*TEXTAUSZUG:*
· · · · · · ·
II. Die Einspruchsabteilung war unter anderem zu der Auffassung gelangt, dass Artikel 100 c) EPÜ der Aufrechterhaltung des Patents entgegenstehe, sowie dass der Gegenstand der während der mündlichen Verhandlung vor der Einspruchsabteilung eingereichten Hilfsanträge 1 und 2 jeweils nicht auf einer erfinderischen Tätigkeit im Sinne des Artikels 56 EPÜ beruhe.
Die Kammer verwendet im Folgenden die bereits in der angefochtenen Entscheidung angeführte Merkmalsgliederung.
III. Die Beschwerdeführerin (Patentinhaberin) beantragte, die angefochtene Entscheidung aufzuheben und das Patent in geänderter Fassung auf der Grundlage eines der mit Schriftsatz vom 27. Mai 2021 eingereichten Hilfsanträge 1 bis 8 aufrecht zu erhalten.
· · · · · · ·
Datensätze aus einer Datenquelle

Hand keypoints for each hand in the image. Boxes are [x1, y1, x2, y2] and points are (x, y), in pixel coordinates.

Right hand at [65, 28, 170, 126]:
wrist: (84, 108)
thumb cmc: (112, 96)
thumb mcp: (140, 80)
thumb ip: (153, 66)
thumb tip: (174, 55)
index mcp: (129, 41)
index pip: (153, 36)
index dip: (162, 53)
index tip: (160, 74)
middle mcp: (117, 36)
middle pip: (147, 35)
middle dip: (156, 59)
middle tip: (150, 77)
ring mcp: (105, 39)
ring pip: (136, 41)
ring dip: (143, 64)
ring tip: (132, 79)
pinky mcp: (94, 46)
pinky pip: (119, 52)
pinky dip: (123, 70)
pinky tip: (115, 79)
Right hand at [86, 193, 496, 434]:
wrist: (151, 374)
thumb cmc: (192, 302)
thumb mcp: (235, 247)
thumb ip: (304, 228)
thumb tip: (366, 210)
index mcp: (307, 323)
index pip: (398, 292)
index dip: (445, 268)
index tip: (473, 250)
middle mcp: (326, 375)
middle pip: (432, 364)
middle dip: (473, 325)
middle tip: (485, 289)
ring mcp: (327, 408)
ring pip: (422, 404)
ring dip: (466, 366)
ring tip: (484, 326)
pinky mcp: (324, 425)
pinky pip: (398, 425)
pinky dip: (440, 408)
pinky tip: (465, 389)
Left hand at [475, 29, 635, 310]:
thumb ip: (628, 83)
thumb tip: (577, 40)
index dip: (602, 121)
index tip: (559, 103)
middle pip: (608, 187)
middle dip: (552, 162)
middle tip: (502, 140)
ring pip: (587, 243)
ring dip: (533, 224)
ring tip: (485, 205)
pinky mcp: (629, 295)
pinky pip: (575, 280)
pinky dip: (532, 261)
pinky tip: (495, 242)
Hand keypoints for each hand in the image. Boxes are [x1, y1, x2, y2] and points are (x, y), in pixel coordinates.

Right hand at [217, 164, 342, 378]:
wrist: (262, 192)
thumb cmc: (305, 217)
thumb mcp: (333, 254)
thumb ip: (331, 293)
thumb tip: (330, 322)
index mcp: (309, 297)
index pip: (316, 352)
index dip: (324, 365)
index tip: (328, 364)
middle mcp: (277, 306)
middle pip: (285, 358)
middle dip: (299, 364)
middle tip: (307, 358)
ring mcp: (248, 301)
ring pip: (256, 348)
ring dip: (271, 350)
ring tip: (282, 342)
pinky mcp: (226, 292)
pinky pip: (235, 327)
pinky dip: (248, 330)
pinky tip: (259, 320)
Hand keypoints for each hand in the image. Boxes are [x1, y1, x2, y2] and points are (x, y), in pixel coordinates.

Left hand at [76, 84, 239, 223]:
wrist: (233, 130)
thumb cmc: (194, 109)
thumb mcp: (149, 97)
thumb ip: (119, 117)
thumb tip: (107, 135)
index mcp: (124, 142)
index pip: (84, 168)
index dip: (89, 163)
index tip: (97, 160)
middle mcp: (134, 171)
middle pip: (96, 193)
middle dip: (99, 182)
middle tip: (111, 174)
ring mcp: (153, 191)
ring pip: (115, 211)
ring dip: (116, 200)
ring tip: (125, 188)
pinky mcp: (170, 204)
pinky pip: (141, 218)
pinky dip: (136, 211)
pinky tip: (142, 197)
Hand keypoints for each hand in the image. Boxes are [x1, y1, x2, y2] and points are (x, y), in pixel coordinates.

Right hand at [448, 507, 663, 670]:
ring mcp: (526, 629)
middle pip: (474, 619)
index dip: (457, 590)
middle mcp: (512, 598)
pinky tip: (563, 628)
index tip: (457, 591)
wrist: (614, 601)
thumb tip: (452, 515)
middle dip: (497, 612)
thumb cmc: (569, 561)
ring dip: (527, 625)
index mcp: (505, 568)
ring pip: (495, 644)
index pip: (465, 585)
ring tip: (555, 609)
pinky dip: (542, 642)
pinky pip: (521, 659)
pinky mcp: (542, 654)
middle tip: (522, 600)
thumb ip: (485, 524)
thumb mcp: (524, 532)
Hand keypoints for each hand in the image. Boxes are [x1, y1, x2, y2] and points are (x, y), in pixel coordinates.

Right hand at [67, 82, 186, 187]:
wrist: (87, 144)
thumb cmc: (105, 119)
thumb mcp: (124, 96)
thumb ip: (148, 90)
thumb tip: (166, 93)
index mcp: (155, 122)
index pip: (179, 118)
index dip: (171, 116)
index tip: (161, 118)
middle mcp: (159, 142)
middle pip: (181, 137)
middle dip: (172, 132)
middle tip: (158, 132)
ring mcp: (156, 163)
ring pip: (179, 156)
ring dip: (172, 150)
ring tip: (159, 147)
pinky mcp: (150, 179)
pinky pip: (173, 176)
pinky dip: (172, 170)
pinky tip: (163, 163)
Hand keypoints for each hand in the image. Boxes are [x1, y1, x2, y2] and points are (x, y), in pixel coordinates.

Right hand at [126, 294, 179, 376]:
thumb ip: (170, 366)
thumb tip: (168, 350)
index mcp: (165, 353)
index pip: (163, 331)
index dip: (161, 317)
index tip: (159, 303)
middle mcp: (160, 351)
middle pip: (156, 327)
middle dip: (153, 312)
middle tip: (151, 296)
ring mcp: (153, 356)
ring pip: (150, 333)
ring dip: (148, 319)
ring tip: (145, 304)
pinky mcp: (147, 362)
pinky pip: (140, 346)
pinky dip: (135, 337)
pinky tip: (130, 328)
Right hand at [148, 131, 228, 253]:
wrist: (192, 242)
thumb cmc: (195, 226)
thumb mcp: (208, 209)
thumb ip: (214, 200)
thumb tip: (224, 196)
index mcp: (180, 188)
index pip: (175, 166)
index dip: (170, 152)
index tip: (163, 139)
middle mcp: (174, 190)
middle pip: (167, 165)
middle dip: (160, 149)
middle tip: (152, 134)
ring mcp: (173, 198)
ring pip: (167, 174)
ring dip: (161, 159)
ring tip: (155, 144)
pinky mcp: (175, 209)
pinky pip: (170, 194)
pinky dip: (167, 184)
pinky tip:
· · · · · · ·
*AUFGABEN:*
**1.** Nennen Sie alle Instanzen und Verfahrensbeteiligten, die im Textauszug zum Einspruchsverfahren vorkommen.
**2.** Führen Sie den Textauszug zum Einspruchsverfahren im Anschluss an seinen letzten Satz fort.
Die Daten haben mit dem Textauszug nichts zu tun.

*LÖSUNGEN:*
**1.** Einspruchsabteilung, Kammer, Beschwerdeführerin (Patentinhaberin)

**2.**
IV. Die Beschwerdegegnerin (Einsprechende) beantragte, die Beschwerde zurückzuweisen. Außerdem beantragte die Beschwerdegegnerin, das Vorbringen der Beschwerdeführerin im Schreiben vom 27. Mai 2021 zu den Hilfsanträgen 2, 3, 5, 7 und 8 aufgrund Verspätung sowie das Vorbringen der Beschwerdeführerin zu den Hilfsanträgen 3 bis 8 in der Beschwerdebegründung aufgrund mangelnder Substantiierung nicht zu berücksichtigen.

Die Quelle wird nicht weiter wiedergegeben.